───── KUTIPAN TEKS ─────

"Cobalah! Jika tidak (dicoba), (maka) doa-doa (yang kau panjatkan) tidak (membutuhkan) pengorbanan". - Wanda Gruz
#FilmIda
Religius vs Liberalis
Wanda Gruz adalah satu-satunya keluarga yang dimiliki oleh Ida Lebenstein. Dia seorang hakim republik Polandia, perempuan setengah baya yang memutuskan hidup sendiri. Sedangkan Ida adalah seorang biarawati di panti asuhan gereja Katolik. Mereka dipertemukan pada saat Ida cukup umur untuk mencari sejarah dan asal-usul keluarganya. Ida adalah anak yatim piatu Yahudi yang keluarganya dibantai oleh penganut antisemit pasca politik Nazi. Satu-satunya jejak adalah keberadaan tantenya, yakni Wanda. Maka pergilah Ida menemui Wanda untuk mencari tahu dimana kuburan orang tuanya. Begitu baru masuk appartemen Wanda, Ida disuguhi oleh pemandangan “kumpul kebo”, rokok dan alkohol. “Apa yang mereka ceritakan tentang profesiku?" tanya Wanda kepada keponakannya. "Tidak ada" jawab Ida. Ida adalah peran yang sangat sedikit sekali dialognya. Perannya sangat kuat dalam mimik muka, didukung oleh wajahnya yang sangat “cool”. Wanda seperti berakting sendirian, dan baginya Ida seperti sebuah cermin atas refleksi gaya hidup dan kelakukaan Wanda yang jauh dari “Tuhan”. Seorang yang sudah menyadari bahwa kehidupannya menyimpang secara norma agama, dan sekarang dihadapkan oleh contoh religius “sejati” yang dibawa oleh keponakannya, yaitu Ida. Pertemuan dua “kutub” kejiwaan yang berbeda ini seperti tarik menarik “ideologi” spiritual antara satu dengan lainnya. Bahkan saat mereka berselisih paham, Wanda berteriak “Ya, kamu adalah Santo dan aku adalah pendosa (pelacur). Wanda secara tidak sadar mengakui kekalahan agitasi dari “kesucian” seorang Ida. Jiwanya melompat setiap kali dia merasa bahwa yang dilakukannya adalah “tidak baik” dari versi agama.

───── DATA CATATAN ─────

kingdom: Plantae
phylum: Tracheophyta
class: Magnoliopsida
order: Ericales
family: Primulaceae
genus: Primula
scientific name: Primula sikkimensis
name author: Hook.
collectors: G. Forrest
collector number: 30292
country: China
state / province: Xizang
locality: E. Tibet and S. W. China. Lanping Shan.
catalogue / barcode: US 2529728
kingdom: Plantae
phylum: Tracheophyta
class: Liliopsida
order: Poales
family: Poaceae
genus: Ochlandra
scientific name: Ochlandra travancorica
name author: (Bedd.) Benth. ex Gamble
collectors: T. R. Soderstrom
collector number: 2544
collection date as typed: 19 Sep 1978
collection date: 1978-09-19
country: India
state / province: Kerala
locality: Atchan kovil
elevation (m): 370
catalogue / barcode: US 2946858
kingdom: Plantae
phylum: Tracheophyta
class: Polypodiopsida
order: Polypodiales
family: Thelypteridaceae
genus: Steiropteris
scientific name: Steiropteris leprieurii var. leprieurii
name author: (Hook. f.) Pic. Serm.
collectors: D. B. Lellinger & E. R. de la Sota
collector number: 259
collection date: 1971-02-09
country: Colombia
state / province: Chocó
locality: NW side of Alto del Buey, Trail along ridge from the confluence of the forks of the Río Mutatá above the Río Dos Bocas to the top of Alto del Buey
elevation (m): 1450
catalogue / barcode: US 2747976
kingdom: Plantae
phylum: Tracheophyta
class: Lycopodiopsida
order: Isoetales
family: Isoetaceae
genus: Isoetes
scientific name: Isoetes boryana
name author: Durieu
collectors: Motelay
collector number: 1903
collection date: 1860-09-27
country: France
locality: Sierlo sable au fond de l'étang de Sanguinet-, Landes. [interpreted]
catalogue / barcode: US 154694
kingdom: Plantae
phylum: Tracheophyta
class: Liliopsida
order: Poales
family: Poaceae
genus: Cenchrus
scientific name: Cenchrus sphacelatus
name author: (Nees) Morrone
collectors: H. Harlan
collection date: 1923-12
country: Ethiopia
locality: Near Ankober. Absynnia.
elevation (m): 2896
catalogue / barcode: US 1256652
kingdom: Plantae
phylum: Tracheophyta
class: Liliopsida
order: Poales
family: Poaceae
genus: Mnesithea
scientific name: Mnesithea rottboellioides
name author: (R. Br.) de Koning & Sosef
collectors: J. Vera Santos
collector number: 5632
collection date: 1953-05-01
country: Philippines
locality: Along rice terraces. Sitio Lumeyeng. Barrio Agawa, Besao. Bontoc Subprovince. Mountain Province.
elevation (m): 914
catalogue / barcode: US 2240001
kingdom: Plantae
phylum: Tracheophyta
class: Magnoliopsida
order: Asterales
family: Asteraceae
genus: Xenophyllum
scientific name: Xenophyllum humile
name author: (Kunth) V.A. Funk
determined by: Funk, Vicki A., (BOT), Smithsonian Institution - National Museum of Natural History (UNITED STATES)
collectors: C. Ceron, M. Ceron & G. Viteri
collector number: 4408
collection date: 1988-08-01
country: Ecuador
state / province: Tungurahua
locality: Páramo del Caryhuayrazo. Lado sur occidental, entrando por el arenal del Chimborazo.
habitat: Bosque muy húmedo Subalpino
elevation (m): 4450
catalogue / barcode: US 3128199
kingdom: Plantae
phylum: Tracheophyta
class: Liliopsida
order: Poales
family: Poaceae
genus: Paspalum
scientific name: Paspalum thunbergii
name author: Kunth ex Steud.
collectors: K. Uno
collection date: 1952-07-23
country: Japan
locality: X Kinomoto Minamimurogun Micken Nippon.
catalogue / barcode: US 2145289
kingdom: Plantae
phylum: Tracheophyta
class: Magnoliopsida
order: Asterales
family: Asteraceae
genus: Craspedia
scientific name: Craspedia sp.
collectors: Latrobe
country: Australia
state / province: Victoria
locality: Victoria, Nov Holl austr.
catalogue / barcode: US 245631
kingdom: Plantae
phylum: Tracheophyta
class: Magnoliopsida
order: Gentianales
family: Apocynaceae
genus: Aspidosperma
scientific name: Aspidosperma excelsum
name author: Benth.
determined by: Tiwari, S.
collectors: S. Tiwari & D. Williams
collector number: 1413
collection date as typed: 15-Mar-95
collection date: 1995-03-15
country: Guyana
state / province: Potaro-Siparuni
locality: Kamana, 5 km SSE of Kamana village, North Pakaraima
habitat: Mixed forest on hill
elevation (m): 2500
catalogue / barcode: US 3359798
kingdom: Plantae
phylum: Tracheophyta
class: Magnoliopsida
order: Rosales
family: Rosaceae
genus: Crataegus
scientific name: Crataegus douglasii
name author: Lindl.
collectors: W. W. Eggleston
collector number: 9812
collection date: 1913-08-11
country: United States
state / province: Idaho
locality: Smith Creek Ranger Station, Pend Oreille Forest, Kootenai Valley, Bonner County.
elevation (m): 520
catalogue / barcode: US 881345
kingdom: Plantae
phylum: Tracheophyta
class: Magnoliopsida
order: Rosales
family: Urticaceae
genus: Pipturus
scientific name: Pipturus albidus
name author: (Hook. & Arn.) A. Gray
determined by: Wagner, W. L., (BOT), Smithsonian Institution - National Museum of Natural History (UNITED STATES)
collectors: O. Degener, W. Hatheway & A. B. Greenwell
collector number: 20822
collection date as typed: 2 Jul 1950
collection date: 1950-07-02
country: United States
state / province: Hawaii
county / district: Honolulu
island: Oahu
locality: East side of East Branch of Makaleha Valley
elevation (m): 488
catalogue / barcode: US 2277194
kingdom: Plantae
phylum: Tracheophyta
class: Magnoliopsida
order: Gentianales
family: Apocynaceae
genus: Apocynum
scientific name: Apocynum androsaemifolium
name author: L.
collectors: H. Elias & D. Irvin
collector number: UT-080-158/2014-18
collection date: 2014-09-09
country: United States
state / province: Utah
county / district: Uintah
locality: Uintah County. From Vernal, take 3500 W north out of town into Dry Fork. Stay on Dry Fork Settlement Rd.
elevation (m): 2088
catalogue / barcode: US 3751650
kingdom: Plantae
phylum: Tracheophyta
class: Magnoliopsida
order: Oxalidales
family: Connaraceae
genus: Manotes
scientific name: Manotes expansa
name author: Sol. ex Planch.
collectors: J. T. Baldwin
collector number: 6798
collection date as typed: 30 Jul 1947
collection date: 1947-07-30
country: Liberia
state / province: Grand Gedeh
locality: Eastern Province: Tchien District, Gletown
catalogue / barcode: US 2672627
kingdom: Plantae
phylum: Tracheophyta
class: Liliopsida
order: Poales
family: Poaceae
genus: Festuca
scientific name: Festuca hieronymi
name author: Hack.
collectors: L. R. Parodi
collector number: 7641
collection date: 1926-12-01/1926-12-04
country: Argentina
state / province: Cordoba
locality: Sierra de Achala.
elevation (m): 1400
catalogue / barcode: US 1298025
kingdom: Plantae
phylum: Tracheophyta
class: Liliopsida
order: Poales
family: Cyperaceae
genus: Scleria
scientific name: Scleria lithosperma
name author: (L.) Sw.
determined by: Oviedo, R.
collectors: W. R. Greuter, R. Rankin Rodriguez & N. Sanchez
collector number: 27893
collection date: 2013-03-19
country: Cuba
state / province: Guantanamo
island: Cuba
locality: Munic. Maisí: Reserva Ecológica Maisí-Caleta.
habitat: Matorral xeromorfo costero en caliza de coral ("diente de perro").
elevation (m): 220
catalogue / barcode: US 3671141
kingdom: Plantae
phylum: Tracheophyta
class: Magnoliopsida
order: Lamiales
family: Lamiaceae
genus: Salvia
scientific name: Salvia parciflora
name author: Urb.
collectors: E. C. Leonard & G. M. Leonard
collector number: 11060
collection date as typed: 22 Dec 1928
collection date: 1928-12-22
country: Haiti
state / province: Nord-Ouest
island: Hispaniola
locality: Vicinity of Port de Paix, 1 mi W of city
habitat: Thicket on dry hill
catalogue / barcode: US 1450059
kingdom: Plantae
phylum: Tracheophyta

─────

• TUJUAN ANDA:
Tulis lanjutan ulasan film Ida, dimulai setelah kalimat terakhir yang ditampilkan.

• JAWABAN AKHIR:
Setiap Ideologis Memiliki Cara Sendiri
Dalam adegan selanjutnya, Wanda memtuskan untuk menemani Ida mencari lokasi kuburan orang tuanya. Mereka berdua berkendara mobil menuju sebuah desa, tempat tinggal orang tua Ida dulu masih hidup. Wanda yang urakan dan spontan, selalu melakukan sesuatu dengan yang kasar dan tidak sopan. (Tapi, semua orang akan menyimpulkan bahwa, tujuan baik, tak perlu basa-basi,dan mencoba memberikan tekanan, agar orang mau berkompromi. Semacam metodis orang-orang militer). Ida beberapa kali, kurang setuju dengan cara Tantenya, tetapi dia masih menghormati dan toleransi. Kesopanan seseorang hanya membuat mereka dibuat permainan. Manusia satu dengan yang lainnya, memiliki kepentingan atas nama kekuasaan dari apa yang dimiliki. Wanda sangat kecewa, saat diminta menunggu dan datang kembali pukul 4 sore, hanya untuk bertemu dan meminta informasi dari pemilik rumah. Pada saat Wanda menyelonong pergi merasa “dipermainkan” oleh istri pemilik rumah tersebut, pemilik rumah tersebut tiba-tiba minta kepada Ida untuk memberkati anaknya. Ada semacam kebaikan yang harus konsisten ditunjukkan meskipun dikecewakan. Pada akhirnya, pemilik rumah tersebut mengakui bahwa dialah yang membunuh orangtua Ida. Siapa yang berhasil membuatnya mengaku? adalah sosok Ida, yang pendiam, religius, dan pemaaf. Orang tersebut berkenan menunjukkan kuburan ortunya, asal dia dan ayahnya diampuni atas kesalahannya. Orang yang pernah jahat itu menyesal dan menangis di dalam liang lahat, saat membongkar tulang belulang.
Apa itu Cinta?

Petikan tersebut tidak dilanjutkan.